**Your task:** Copy the lines below word for word, beginning at the line that has "Refer to the photograph that follows, in which a measuring" and stopping after the line that has "The volume is 71; mL". Leave the pictures out of your copy.

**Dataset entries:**
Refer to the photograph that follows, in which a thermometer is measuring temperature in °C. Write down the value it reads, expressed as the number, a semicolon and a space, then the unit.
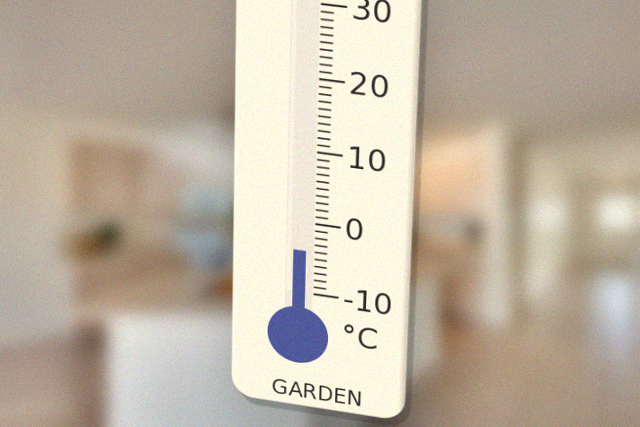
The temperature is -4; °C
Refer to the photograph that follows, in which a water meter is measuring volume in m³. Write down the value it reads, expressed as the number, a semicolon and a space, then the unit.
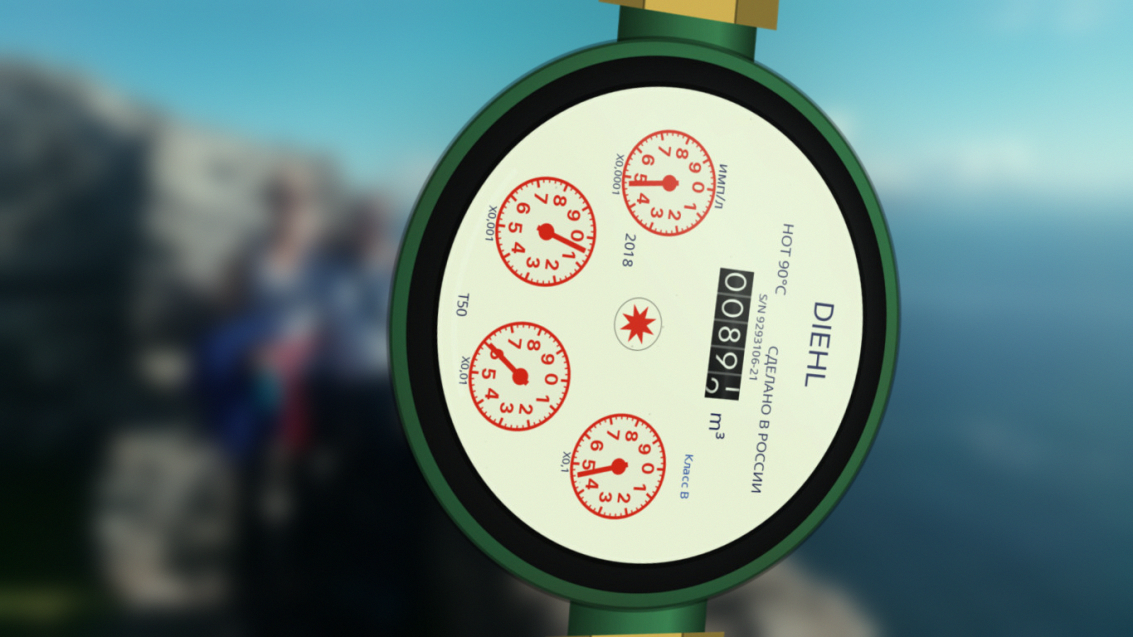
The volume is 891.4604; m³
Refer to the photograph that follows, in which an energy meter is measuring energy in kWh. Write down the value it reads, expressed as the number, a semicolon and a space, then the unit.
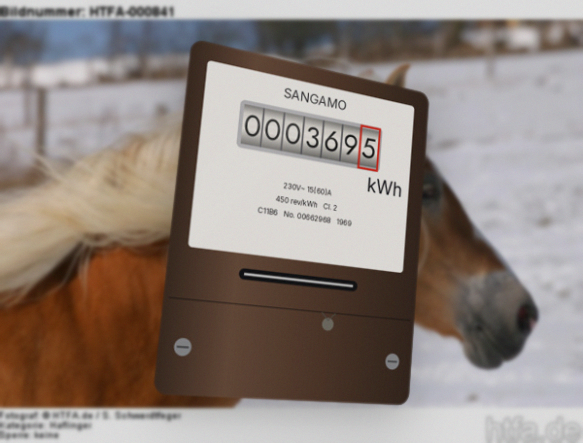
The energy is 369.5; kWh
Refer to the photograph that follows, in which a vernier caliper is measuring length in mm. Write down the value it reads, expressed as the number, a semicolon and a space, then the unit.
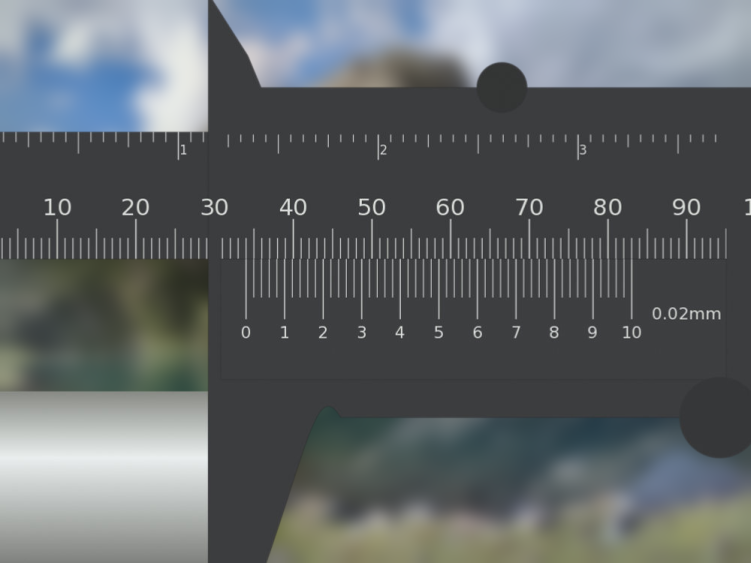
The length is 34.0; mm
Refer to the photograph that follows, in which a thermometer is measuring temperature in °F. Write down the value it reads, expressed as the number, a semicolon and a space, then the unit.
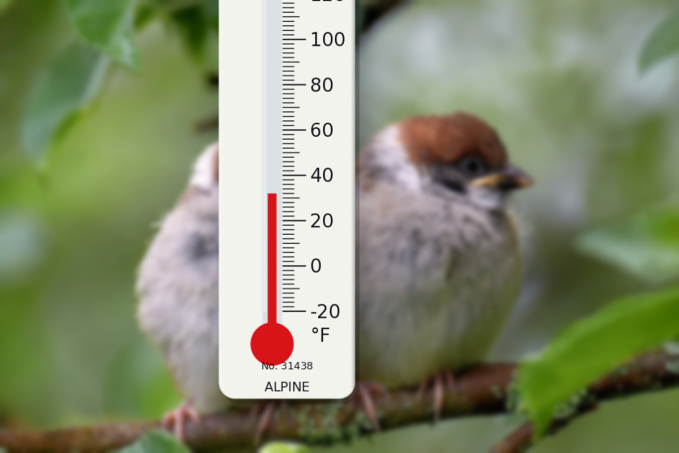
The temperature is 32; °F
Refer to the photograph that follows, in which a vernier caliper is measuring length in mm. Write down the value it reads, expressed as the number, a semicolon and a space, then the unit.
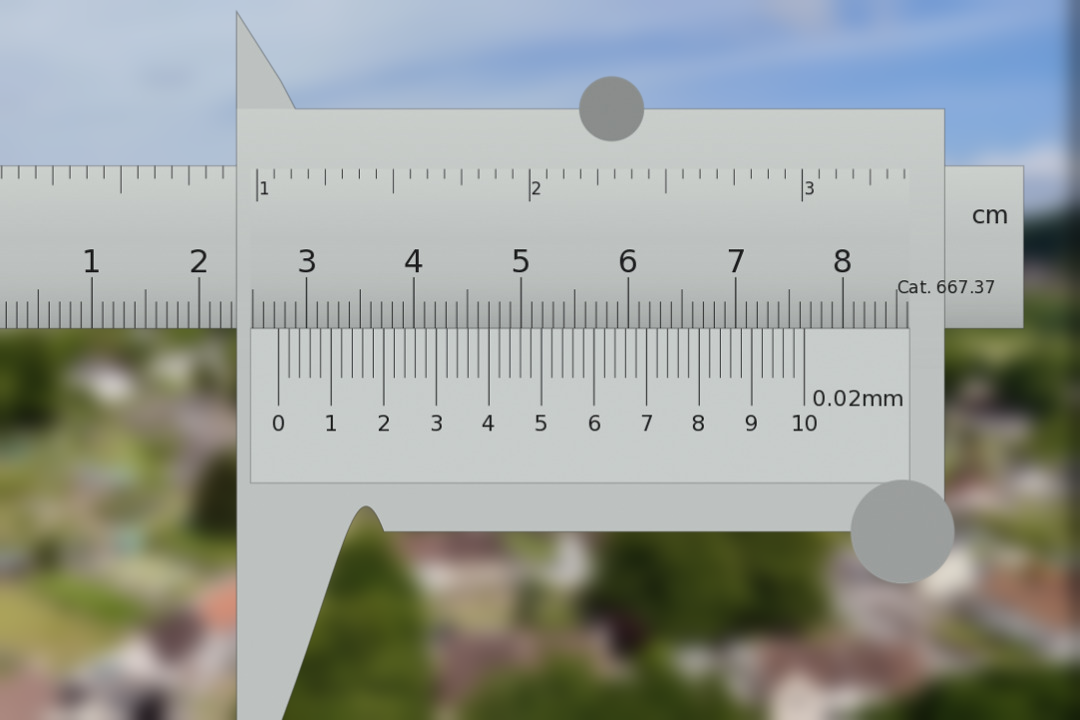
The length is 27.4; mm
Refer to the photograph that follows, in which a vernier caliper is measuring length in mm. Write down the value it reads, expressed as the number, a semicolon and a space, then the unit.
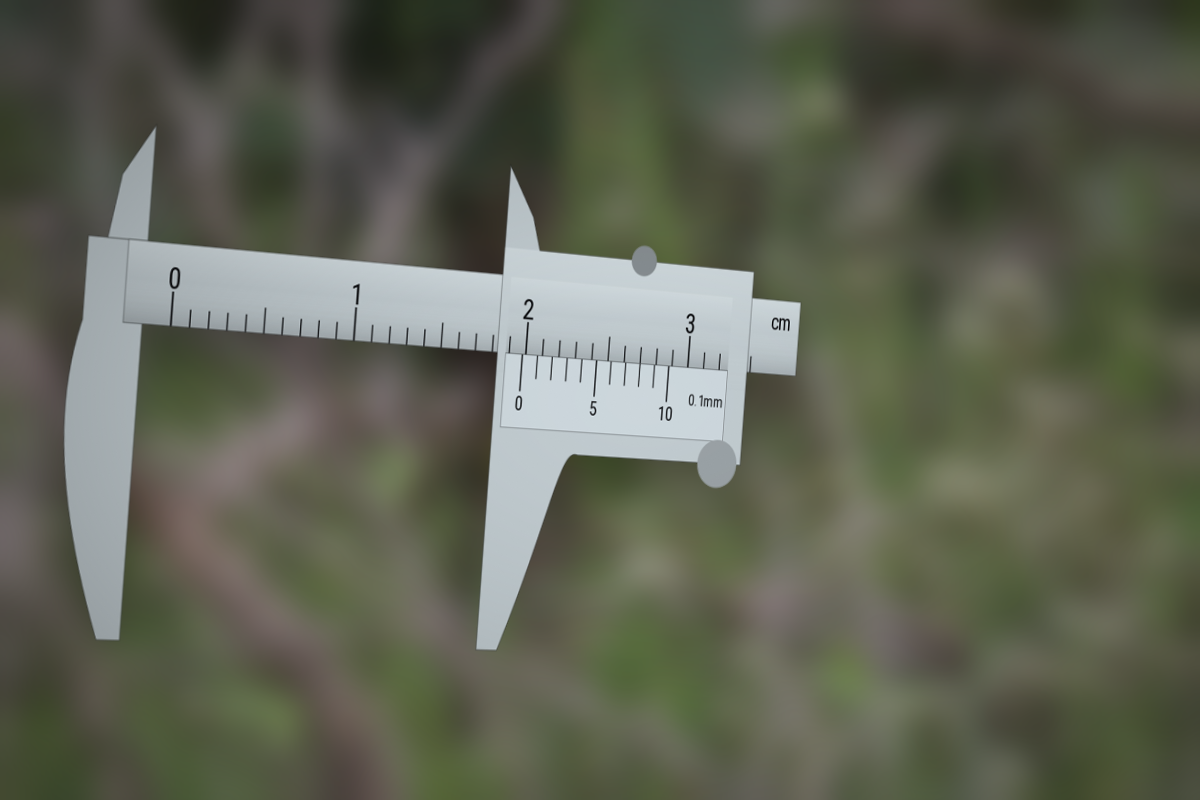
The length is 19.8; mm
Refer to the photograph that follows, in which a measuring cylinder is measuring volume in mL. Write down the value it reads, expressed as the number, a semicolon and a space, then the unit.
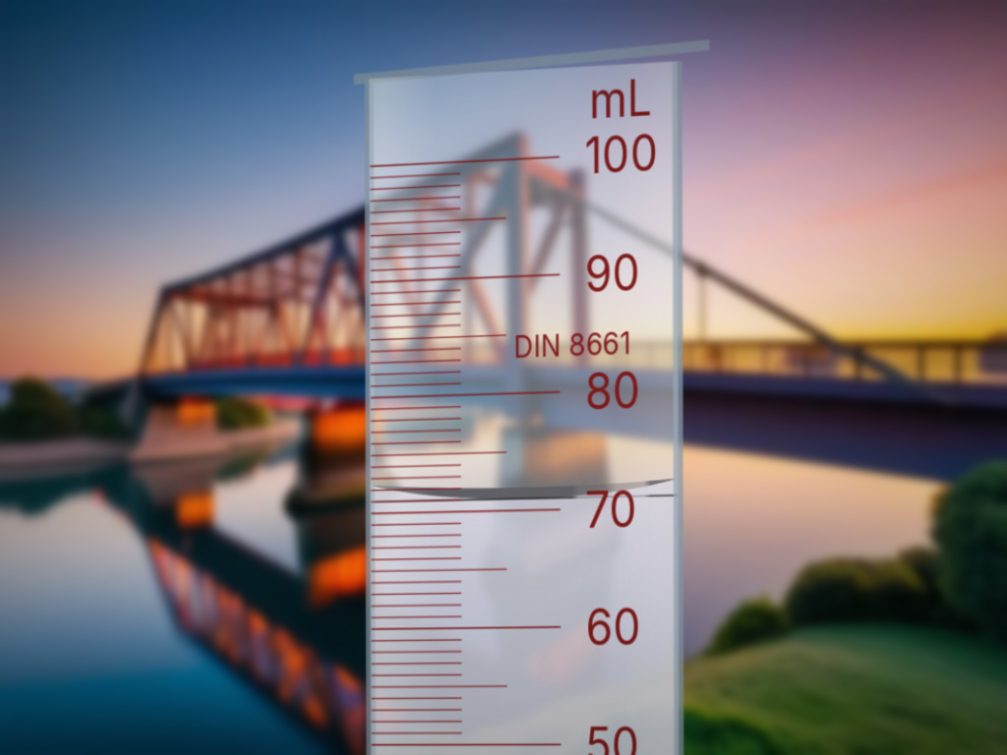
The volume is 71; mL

==

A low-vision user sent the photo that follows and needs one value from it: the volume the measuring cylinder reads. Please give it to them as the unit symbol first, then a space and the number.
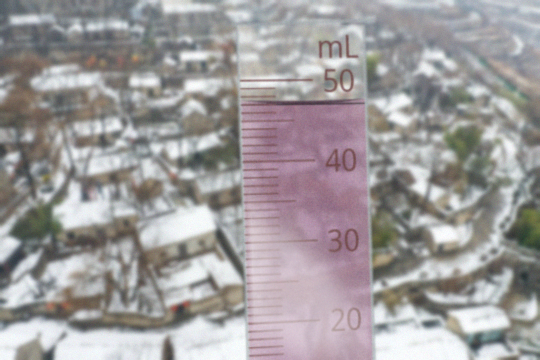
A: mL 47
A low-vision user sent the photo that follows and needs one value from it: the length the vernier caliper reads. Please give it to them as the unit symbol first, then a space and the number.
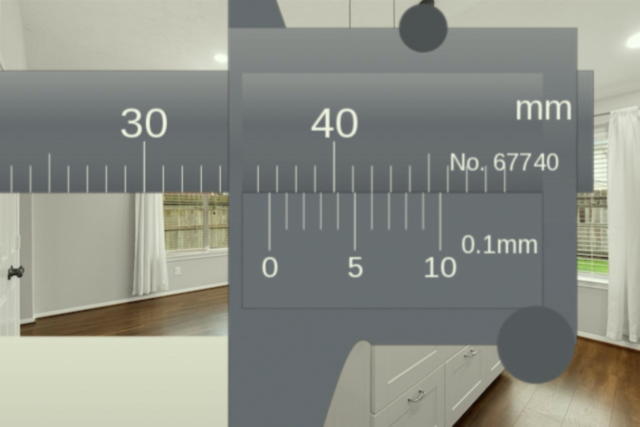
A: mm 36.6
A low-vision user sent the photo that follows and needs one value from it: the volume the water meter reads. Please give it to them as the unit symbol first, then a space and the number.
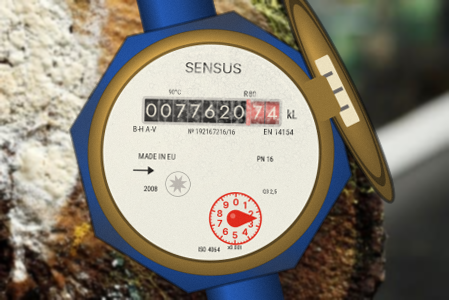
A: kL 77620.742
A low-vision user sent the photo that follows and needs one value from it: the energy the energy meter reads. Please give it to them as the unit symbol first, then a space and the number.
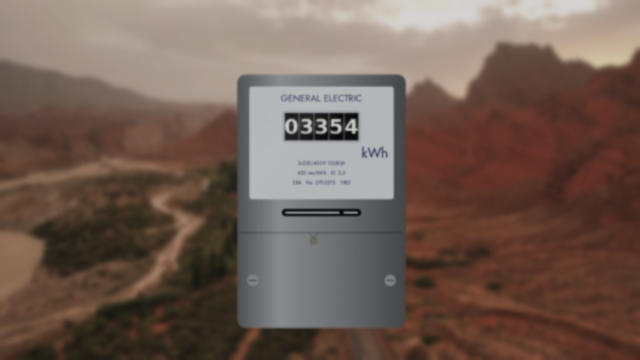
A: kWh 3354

**Written answer:**
Refer to the photograph that follows, in which a measuring cylinder is measuring volume in mL. Write down the value it reads, expressed as the number, a semicolon and a space, then the unit.
The volume is 71; mL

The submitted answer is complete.